TASK GOAL => Can you pick up the interview with assemblage artist Dwora Fried below and continue it from its last line?

Dwora Fried is an assemblage and collage artist. Born in Vienna, she studied art at Israel's Avni College and received her B.A. at Tel Aviv University. She has been living in Los Angeles since 1978.
In July she will have an exhibit of her mixed-media assemblage boxes at the Woolfson and Tay Gallery in London.
The Advocate: Why are you an artist?
Dwora Fried: I have always felt like an outsider, growing up as a Jew in Austria, being a woman and a lesbian, and my art allows me to reflect that perspective. My collages start with photographs, which are extended with watercolor. This blurs the boundaries between photography and painting, reality and imagination. The boxes attempt to capture the same seamlessness in a more confined space.
What catches your eye?
I collect moments and glimpses of forms, colors, and objects wherever I go, photographing things that are pieces of a puzzle to be put together later in an art piece. Lately I have been obsessed with vintage miniature dolls, scouring flea markets and antique toy stores. Many of them end up in a scene in my boxes.
Tell us about your process or techniques.
I love working with small glass-fronted boxes, reducing events or stories into a miniature symbolic world. Using nails and hammers, glue, photographs, paint, fabric, toys, and found objects, I get immersed in this little world until it reflects the feelings I wanted to convey.

Data contained in a dataset =>
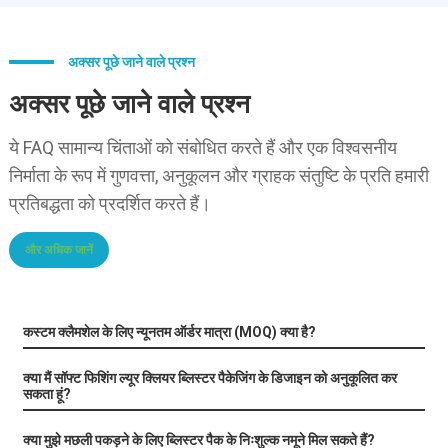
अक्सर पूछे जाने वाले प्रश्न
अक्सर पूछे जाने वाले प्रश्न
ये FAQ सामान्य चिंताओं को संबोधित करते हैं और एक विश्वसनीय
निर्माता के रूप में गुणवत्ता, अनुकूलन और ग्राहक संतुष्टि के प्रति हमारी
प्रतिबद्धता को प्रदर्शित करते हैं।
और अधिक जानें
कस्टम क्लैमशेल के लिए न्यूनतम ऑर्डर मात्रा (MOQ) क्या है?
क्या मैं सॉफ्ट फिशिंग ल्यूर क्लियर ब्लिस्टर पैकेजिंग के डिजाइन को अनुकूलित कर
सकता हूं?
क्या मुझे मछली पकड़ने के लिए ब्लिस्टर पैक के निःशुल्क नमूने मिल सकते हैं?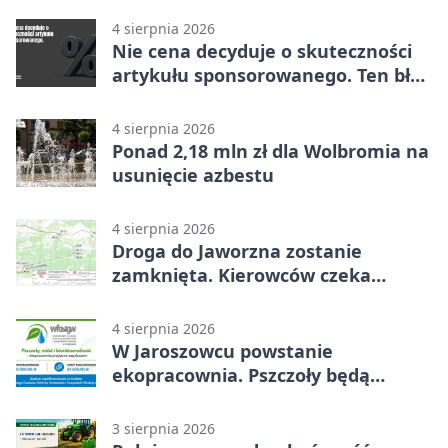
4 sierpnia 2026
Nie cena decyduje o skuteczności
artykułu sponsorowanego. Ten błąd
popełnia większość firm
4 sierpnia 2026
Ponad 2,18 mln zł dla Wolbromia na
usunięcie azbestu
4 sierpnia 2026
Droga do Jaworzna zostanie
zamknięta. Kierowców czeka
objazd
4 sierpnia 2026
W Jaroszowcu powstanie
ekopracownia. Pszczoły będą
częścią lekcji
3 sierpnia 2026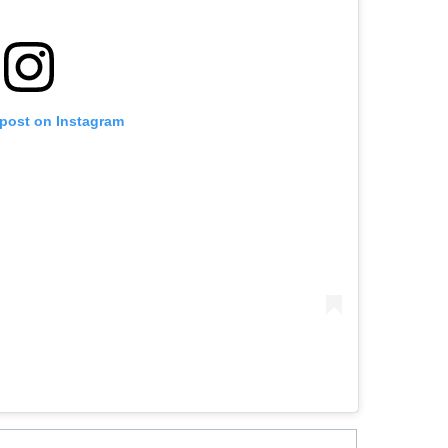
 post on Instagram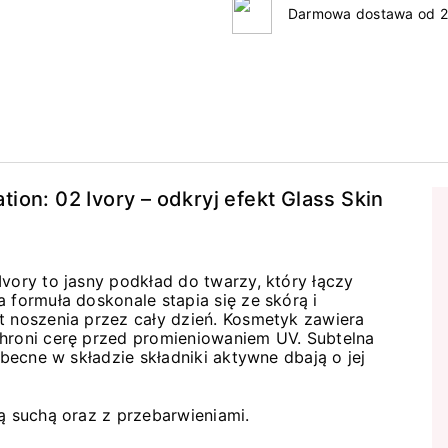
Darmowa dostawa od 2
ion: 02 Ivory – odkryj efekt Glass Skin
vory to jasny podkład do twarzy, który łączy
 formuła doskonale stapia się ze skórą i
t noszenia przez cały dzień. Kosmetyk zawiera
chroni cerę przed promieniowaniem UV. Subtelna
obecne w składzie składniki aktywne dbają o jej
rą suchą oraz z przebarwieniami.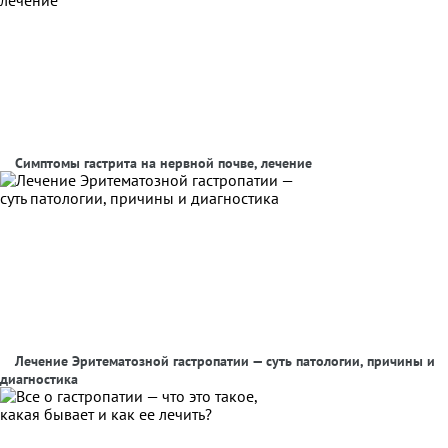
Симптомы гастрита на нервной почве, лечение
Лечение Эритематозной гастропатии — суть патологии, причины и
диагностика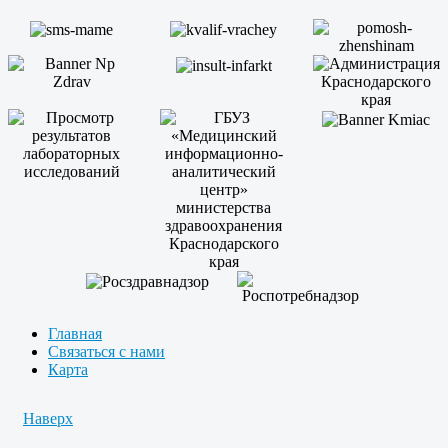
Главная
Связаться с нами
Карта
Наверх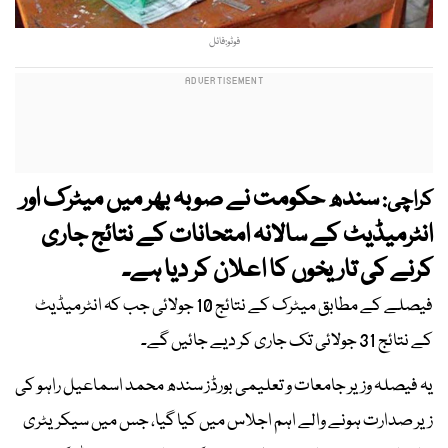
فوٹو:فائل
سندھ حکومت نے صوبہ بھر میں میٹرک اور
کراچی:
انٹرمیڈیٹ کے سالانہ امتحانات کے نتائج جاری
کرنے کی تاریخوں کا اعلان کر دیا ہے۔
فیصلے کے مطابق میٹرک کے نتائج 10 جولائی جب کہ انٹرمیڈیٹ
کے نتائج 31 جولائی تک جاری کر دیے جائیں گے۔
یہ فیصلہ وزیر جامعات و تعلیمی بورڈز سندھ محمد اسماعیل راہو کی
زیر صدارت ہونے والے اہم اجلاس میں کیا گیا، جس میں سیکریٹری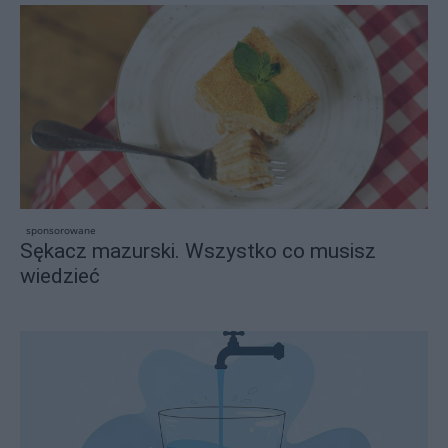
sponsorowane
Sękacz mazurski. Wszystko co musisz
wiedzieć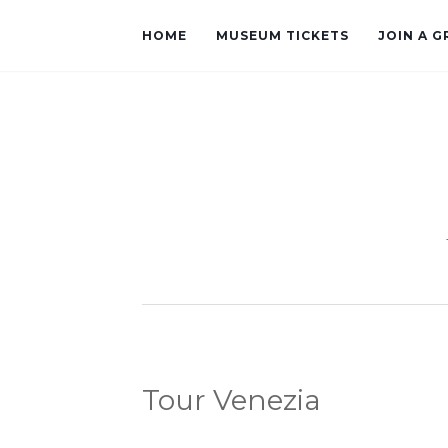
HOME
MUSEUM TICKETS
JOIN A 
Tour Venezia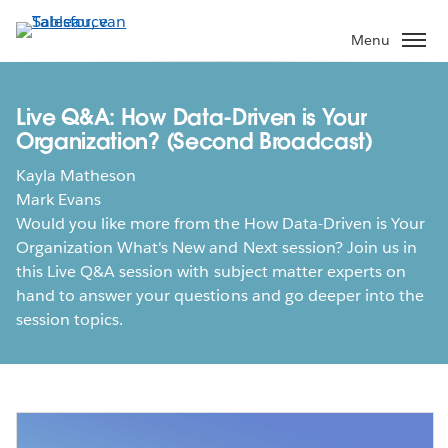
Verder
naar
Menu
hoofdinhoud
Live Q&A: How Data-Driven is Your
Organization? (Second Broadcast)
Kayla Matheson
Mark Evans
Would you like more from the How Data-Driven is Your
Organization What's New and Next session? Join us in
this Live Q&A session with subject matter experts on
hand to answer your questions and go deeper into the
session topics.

REPLY TO THE EXERCISE =>
How do you chose your subjects?
The subjects may vary from piece to piece, but there will always be this feeling of displacement, alienation, and entrapment.
How do you describe your work?
I'll be honest with you -- I hate to describe my work. It means different things to different people, and I like it that way.
What makes a good artwork to you?
Any artwork that makes you look again.
What artists do you take inspiration from and why?
My first art teacher in Israel, Okshi, taught me that there are no mistakes in art. He made us take photographs, project them onto canvases, and paint over the image. Nothing was too serious; everything was allowed. The other artist that I worship is Hockney, whose love of life and inexhaustible inspiration is one of a kind.